Angry man was a man with an intensely old-world, old-school view of machismo. Women were inferior and to be treated as such. Children, even when in their fifties, were relegated to whatever he saw fit. Not a particularly tall man, his somewhat rotund body moved around and commanded, and everyone within his purview did his bidding.
Cars to Angry man were important, but had to be American made. Others were not to be bought. People purchasing ‘foreign’ cars were looked down upon.
In later life, gardening took over as a complete hobby. Angry man firmly believed in the god Monsanto and, in particular, in glyphosate. Days upon days were spent not only spraying his weeds, but allowing Monsanto vapors to flow over to neighbors’ flowers. Flowers even on the other side of the fence with neighbors withered and died as he had a trench of Monsanto, a literal moat of poison. If Angry man wanted it, Angry man got it. Police were hated and used, avoided and manipulated, called when someone did him wrong by perhaps having a dog that barked occasionally, and visiting him when he did nasty things, but he always managed to slip by.

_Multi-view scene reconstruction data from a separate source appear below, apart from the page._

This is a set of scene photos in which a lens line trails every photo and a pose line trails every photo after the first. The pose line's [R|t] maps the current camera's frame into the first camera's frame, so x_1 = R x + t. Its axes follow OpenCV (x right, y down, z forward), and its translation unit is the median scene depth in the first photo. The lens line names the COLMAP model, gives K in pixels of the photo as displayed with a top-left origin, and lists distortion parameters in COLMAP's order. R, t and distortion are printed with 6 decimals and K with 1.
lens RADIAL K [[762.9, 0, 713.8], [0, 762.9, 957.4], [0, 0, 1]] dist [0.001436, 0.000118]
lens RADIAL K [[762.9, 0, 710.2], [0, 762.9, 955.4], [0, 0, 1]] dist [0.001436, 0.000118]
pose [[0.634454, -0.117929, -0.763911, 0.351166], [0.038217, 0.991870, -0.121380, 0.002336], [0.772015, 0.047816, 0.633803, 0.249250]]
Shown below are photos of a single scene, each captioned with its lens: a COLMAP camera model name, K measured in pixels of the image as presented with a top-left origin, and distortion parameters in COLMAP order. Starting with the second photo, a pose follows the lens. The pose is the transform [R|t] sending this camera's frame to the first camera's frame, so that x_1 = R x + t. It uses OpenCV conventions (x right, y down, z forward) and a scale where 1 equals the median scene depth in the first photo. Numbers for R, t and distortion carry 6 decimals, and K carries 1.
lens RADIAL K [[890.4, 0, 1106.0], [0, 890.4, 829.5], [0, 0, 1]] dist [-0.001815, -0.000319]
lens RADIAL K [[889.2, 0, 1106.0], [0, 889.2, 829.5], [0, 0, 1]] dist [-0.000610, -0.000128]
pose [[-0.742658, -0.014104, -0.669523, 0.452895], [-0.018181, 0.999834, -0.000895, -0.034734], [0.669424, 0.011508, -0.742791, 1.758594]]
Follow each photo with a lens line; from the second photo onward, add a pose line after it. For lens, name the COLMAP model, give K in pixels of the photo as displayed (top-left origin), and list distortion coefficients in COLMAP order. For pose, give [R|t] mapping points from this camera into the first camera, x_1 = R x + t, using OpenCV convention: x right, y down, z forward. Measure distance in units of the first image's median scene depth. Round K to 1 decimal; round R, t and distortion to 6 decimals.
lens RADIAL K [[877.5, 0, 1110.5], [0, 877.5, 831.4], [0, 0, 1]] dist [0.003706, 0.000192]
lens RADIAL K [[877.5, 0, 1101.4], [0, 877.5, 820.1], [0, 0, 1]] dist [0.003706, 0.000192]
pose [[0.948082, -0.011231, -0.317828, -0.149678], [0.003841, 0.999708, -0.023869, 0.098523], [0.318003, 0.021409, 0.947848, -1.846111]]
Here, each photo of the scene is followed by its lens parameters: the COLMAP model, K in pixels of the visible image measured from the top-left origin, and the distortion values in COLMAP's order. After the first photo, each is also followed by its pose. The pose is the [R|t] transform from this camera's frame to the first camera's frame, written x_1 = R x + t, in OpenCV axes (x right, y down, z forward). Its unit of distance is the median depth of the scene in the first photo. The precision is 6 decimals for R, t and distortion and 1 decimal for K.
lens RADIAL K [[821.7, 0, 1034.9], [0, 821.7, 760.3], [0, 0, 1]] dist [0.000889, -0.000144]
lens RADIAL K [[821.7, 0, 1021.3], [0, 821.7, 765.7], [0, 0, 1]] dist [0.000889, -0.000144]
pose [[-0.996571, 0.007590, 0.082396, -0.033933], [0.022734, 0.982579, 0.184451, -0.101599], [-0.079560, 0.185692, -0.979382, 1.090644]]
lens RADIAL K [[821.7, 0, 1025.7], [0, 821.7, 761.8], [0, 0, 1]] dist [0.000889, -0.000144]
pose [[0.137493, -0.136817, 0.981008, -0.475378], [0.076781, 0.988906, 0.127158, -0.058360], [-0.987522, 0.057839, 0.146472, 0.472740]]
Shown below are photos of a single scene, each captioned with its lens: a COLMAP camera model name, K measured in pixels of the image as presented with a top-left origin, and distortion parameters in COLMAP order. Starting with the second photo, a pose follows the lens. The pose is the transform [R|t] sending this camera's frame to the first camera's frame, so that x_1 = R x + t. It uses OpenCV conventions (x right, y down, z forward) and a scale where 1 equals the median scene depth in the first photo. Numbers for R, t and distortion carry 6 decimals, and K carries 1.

Angry man was fueled by the days of Agent Orange or FOOL (Fearless Oval Office Leader) and viewed him as a deity, putting a confederate flag in his backyard despite no southern roots. Tchotchkes became his decoration and so did any patriotic décor from his home like painted eagles and signage, signage that often had simple English words spelled incorrectly.
Angry man is a pure sign of the fascist times, angry, belligerent, the kind of guy who would drain his big yard puddles in a neighbor’s yard. The kind of guy who would have a large, killing trap for animals within steps of his neighbor’s unfenced yard. Angry man is what fuels FOOL and his following, loyal to the death and incapable of listening to what the opposition might say. Everyone else is WRONG!
So many in our country happen to be angry. People who voted for FOOL are disenfranchised and angry and despite the horror of what they have wreaked with their leader, we must attend to their needs as well once this is over.
Narcissism is everywhere, bullies are omnipresent. May these mean people find appropriate punishment for their poor behavior.